Высоцкий и другие. Памяти живых и мертвых - страница 55
Нельзя сказать, что Тимур был бездельник, хоть и гедонист, что так понятно после его двенадцатилетних мытарств и в предвидении его мучительной смерти! Скорее уж, он был недостаточно честолюбив либо излишне бескорыстен – признаться, не очень уверен, какая именно характеристика ему подходит больше. Выйдя на волю сравнительно молодым – в двадцать восемь, а посадили в шестнадцать! – он услаждал себя тем, что было у нас с ранней юности, а у него появилось только сейчас: свободой, независимостью, женщинами, друзьями, отдельной комнатой – и славой. Да, да, славой, но – догутенберговой, изустной, фольклорной: он был великий сказитель, мы знали его байки наизусть, и каждый раз, когда появлялся новый слушатель, не уставали дивиться его устным новеллам заново, а заодно и реакцией на них новичка. Я и своего нового соседа по общаге привел как-то к Тимуру, заранее предвкушая его реакцию, – и не ошибся! Соловьев и в его генетической амальгаме отыскал искомую хромосому – бухарско-еврейскую. Мы могли слушать байки Тимура до бесконечности, до умопомрачения, как любимую пластин ку, и, когда рассказчик что-нибудь забывал или менял какую-нибудь деталь, мы подсказывали либо поправляли. А может быть, он ничего не забывал, а только делал вид, что забыл, и ждал нашей подсказки, и это было частью его тщательно подготовленного номера? Дошло до того, что мы уже просто заказывали ему рассказы, когда появлялись новые слушатели:
– Давай про лагерных бл*дей!
– Нет, лучше как ты читал зэкам Маяковского о советском паспорте!

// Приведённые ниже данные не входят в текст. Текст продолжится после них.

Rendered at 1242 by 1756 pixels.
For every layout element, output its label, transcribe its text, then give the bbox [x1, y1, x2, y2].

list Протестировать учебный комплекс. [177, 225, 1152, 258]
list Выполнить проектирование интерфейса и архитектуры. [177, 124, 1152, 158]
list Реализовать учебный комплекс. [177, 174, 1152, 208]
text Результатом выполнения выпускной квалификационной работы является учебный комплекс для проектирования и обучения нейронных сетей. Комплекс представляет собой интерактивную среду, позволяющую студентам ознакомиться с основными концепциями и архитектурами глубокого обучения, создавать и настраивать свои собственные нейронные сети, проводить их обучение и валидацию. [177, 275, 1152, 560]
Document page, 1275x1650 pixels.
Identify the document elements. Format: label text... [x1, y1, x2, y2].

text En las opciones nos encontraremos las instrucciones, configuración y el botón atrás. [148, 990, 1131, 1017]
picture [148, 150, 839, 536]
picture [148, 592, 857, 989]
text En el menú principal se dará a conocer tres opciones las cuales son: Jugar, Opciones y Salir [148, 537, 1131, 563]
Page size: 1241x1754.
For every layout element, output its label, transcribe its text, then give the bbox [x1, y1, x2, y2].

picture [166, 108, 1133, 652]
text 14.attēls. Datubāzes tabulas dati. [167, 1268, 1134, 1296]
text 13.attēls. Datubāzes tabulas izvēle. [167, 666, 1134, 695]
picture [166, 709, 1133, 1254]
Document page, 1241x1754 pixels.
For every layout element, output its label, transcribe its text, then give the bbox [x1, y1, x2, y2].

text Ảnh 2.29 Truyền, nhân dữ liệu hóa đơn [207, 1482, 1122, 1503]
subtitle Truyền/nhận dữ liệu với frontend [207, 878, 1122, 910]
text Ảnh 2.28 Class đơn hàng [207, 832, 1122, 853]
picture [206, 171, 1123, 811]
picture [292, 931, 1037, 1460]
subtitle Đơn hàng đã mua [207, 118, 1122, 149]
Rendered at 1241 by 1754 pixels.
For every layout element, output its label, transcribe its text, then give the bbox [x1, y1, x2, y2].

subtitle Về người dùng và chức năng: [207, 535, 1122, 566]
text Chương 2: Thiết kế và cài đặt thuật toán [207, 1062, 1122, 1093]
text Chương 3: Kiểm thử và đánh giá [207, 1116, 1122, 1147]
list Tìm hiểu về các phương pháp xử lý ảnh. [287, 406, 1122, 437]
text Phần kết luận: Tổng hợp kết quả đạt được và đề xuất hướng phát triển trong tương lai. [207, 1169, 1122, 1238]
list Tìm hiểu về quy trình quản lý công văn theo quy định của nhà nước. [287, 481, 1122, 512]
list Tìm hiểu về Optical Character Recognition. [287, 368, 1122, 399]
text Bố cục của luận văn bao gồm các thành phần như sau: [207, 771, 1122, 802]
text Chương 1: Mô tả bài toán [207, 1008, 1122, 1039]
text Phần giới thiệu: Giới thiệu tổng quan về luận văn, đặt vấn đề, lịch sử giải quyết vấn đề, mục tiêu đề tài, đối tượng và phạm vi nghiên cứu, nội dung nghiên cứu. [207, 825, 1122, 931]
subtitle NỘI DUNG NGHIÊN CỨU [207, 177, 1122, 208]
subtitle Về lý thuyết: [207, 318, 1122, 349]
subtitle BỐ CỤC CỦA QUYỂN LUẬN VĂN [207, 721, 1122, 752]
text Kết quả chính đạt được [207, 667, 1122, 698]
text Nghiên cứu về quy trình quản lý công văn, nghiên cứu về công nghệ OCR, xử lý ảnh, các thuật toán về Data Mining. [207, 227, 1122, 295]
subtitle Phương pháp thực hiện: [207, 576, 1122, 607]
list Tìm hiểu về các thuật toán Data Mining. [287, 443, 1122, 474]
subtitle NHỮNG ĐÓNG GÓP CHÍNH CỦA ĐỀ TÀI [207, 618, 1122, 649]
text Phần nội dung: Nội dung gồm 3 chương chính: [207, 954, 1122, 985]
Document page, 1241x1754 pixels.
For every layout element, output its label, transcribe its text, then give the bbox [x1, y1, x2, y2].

Тимур садился прямо на пол, скрестив по-восточному ноги, в неизменной своей тюбетейке, похожий скорее на какого-нибудь бая, чем на писателя, а мы располагались вокруг и как завороженные слушали его жуткие и невероятно смешные истории. Репертуар его был не так чтобы очень велик, и постепенно он расширял тематику, от лагерной жизни его потянуло на среднеазиатское детство – помню историю про то, как гордый отец приучал его скакать на коне. Тимуру всего семь лет было, а конь без седла, вот он и стер мошонку до крови, но – праздник, гости, отцовская гордость, и Тимур терпел до конца. Он даже Сталина помнил – как тот держал его на коленях в каком-то правительственном санатории, а отец с Кагановичем о чем-то спорили.
– Сталин меня тоже запомнил, – говорил Тимур. – Отца с матерью расстрелял, а потом три года ждал, пока мне шестнадцать исполнится. И тогда только арестовал. Закон есть закон, несовершеннолетних сажать нельзя. Законник был, буквоед…
Такой юмор был уже за пределами моего понимания, я глядел на жирное, с заплывшими глазами, доброе восточное лицо Тимура и удивлялся, что у него нет горечи, нет обиды за вычеркнутые из жизни двенадцать лет. Он догадывался о моих мыслях, подмигивал мне и повторял:
– Не горюй – будущее всегда впереди…
Забыл сказать, я был не только единственный представитель титульной нации, но и самый младший, а потому боготворил Тимура. Наше будущее и в самом деле было впереди, но не его – жизни ему тогда оставалось всего семь с половиной лет.
Вы спросите, почему я не пытаюсь пересказать здесь одну из Тимуровых лагерных баек, а ограничиваюсь впечатлениями слушателей? И пробовать бесполезно, коли самому Тимуру так и не удалось перенести свои истории на бумагу, а ведь он пытался! Тогда-то, думаю, и перегорело его честолюбие – если только оно у него имелось, – когда дошло до него, что граница между устным и письменным жанром, по крайней мере для него, непроходима. Он стал часто ссылаться в это время на Сократа и Иисуса, но не было с ним рядом ни Платона, ни Иоанна Богослова, ни на худой конец Эккермана или Босуэлла, и эта моя попытка тщетна. Так и не останется ничего на бумаге от рассказов Тимура, и вместе с нами, его слушателями, он умрет повторно и бесповоротно. Я же хочу рассказать, что с нами стряслось, а уж читателю придется принять на веру, каким гениальным и бескорыстным был лучший из нас, наш друг и учитель. Все, что от него осталось, кроме нашей памяти о нем – эстрадные песенки, детские книжки, публицистика, исторический роман, – даже отдаленного не дают о нем представления, как будто и не он писал.